**WORK INSTRUCTIONS**. Transcribe each entry so that it matches the original exactly.

**ENTRIES SUPPLIED**.
+--

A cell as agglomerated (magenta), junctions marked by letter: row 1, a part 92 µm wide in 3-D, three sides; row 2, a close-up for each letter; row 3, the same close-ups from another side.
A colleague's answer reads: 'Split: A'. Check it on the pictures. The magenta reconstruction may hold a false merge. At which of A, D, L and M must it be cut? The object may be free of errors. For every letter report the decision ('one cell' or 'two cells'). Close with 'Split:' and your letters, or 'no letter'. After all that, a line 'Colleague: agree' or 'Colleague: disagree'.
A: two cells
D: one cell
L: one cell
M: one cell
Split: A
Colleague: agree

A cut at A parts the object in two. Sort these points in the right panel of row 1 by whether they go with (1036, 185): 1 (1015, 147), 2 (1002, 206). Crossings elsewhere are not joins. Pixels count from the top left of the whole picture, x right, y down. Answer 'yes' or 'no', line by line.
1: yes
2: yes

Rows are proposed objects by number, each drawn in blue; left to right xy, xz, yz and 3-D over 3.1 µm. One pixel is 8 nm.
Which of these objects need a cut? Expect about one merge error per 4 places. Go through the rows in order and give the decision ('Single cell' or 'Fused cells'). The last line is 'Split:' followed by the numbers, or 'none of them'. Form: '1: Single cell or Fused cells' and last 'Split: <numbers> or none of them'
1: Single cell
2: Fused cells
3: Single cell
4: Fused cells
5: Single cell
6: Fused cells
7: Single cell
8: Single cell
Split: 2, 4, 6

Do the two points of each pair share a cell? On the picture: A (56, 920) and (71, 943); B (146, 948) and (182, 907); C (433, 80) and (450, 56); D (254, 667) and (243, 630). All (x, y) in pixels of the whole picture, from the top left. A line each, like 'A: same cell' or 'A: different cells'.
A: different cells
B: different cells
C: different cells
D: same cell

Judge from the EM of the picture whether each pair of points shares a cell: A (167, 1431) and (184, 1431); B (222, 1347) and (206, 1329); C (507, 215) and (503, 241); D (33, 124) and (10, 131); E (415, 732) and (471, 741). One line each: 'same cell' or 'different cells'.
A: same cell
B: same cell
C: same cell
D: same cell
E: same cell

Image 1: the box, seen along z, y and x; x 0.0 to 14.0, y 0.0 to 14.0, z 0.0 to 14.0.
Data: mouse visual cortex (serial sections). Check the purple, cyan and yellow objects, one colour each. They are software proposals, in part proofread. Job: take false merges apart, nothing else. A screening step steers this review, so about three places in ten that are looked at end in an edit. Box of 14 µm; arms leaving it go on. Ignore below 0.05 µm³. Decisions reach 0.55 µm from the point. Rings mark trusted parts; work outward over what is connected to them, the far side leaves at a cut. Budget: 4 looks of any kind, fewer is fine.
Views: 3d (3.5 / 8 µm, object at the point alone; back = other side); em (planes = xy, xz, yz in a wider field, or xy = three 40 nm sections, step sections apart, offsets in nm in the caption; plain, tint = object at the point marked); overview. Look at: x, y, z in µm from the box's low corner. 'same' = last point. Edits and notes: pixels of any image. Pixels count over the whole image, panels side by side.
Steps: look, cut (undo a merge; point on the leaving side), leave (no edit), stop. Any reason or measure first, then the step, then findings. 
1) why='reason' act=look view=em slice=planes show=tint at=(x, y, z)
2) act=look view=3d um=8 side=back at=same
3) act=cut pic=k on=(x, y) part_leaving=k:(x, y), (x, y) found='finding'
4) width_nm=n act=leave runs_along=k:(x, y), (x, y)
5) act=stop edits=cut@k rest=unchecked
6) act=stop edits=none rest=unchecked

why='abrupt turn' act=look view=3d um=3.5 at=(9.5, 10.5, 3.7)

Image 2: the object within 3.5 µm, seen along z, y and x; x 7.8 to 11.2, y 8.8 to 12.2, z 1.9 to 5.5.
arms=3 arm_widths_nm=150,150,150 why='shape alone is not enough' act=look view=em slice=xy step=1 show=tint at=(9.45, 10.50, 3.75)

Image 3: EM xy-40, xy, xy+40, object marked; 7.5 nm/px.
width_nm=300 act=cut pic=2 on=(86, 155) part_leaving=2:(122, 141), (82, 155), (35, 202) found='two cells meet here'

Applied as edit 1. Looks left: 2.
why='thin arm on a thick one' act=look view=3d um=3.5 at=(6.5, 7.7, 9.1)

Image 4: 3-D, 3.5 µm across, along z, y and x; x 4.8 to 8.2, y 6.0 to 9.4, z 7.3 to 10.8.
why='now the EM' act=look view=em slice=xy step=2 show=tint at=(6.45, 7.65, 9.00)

+--

**OUTPUT BELOW**.
A cell as agglomerated (magenta), junctions marked by letter: row 1, a part 92 µm wide in 3-D, three sides; row 2, a close-up for each letter; row 3, the same close-ups from another side.
A colleague's answer reads: 'Split: A'. Check it on the pictures. The magenta reconstruction may hold a false merge. At which of A, D, L and M must it be cut? The object may be free of errors. For every letter report the decision ('one cell' or 'two cells'). Close with 'Split:' and your letters, or 'no letter'. After all that, a line 'Colleague: agree' or 'Colleague: disagree'.
A: two cells
D: one cell
L: one cell
M: one cell
Split: A
Colleague: agree

A cut at A parts the object in two. Sort these points in the right panel of row 1 by whether they go with (1036, 185): 1 (1015, 147), 2 (1002, 206). Crossings elsewhere are not joins. Pixels count from the top left of the whole picture, x right, y down. Answer 'yes' or 'no', line by line.
1: yes
2: yes

Rows are proposed objects by number, each drawn in blue; left to right xy, xz, yz and 3-D over 3.1 µm. One pixel is 8 nm.
Which of these objects need a cut? Expect about one merge error per 4 places. Go through the rows in order and give the decision ('Single cell' or 'Fused cells'). The last line is 'Split:' followed by the numbers, or 'none of them'. Form: '1: Single cell or Fused cells' and last 'Split: <numbers> or none of them'
1: Single cell
2: Fused cells
3: Single cell
4: Fused cells
5: Single cell
6: Fused cells
7: Single cell
8: Single cell
Split: 2, 4, 6

Do the two points of each pair share a cell? On the picture: A (56, 920) and (71, 943); B (146, 948) and (182, 907); C (433, 80) and (450, 56); D (254, 667) and (243, 630). All (x, y) in pixels of the whole picture, from the top left. A line each, like 'A: same cell' or 'A: different cells'.
A: different cells
B: different cells
C: different cells
D: same cell

Judge from the EM of the picture whether each pair of points shares a cell: A (167, 1431) and (184, 1431); B (222, 1347) and (206, 1329); C (507, 215) and (503, 241); D (33, 124) and (10, 131); E (415, 732) and (471, 741). One line each: 'same cell' or 'different cells'.
A: same cell
B: same cell
C: same cell
D: same cell
E: same cell

Image 1: the box, seen along z, y and x; x 0.0 to 14.0, y 0.0 to 14.0, z 0.0 to 14.0.
Data: mouse visual cortex (serial sections). Check the purple, cyan and yellow objects, one colour each. They are software proposals, in part proofread. Job: take false merges apart, nothing else. A screening step steers this review, so about three places in ten that are looked at end in an edit. Box of 14 µm; arms leaving it go on. Ignore below 0.05 µm³. Decisions reach 0.55 µm from the point. Rings mark trusted parts; work outward over what is connected to them, the far side leaves at a cut. Budget: 4 looks of any kind, fewer is fine.
Views: 3d (3.5 / 8 µm, object at the point alone; back = other side); em (planes = xy, xz, yz in a wider field, or xy = three 40 nm sections, step sections apart, offsets in nm in the caption; plain, tint = object at the point marked); overview. Look at: x, y, z in µm from the box's low corner. 'same' = last point. Edits and notes: pixels of any image. Pixels count over the whole image, panels side by side.
Steps: look, cut (undo a merge; point on the leaving side), leave (no edit), stop. Any reason or measure first, then the step, then findings. 
1) why='reason' act=look view=em slice=planes show=tint at=(x, y, z)
2) act=look view=3d um=8 side=back at=same
3) act=cut pic=k on=(x, y) part_leaving=k:(x, y), (x, y) found='finding'
4) width_nm=n act=leave runs_along=k:(x, y), (x, y)
5) act=stop edits=cut@k rest=unchecked
6) act=stop edits=none rest=unchecked

why='abrupt turn' act=look view=3d um=3.5 at=(9.5, 10.5, 3.7)

Image 2: the object within 3.5 µm, seen along z, y and x; x 7.8 to 11.2, y 8.8 to 12.2, z 1.9 to 5.5.
arms=3 arm_widths_nm=150,150,150 why='shape alone is not enough' act=look view=em slice=xy step=1 show=tint at=(9.45, 10.50, 3.75)

Image 3: EM xy-40, xy, xy+40, object marked; 7.5 nm/px.
width_nm=300 act=cut pic=2 on=(86, 155) part_leaving=2:(122, 141), (82, 155), (35, 202) found='two cells meet here'

Applied as edit 1. Looks left: 2.
why='thin arm on a thick one' act=look view=3d um=3.5 at=(6.5, 7.7, 9.1)

Image 4: 3-D, 3.5 µm across, along z, y and x; x 4.8 to 8.2, y 6.0 to 9.4, z 7.3 to 10.8.
why='now the EM' act=look view=em slice=xy step=2 show=tint at=(6.45, 7.65, 9.00)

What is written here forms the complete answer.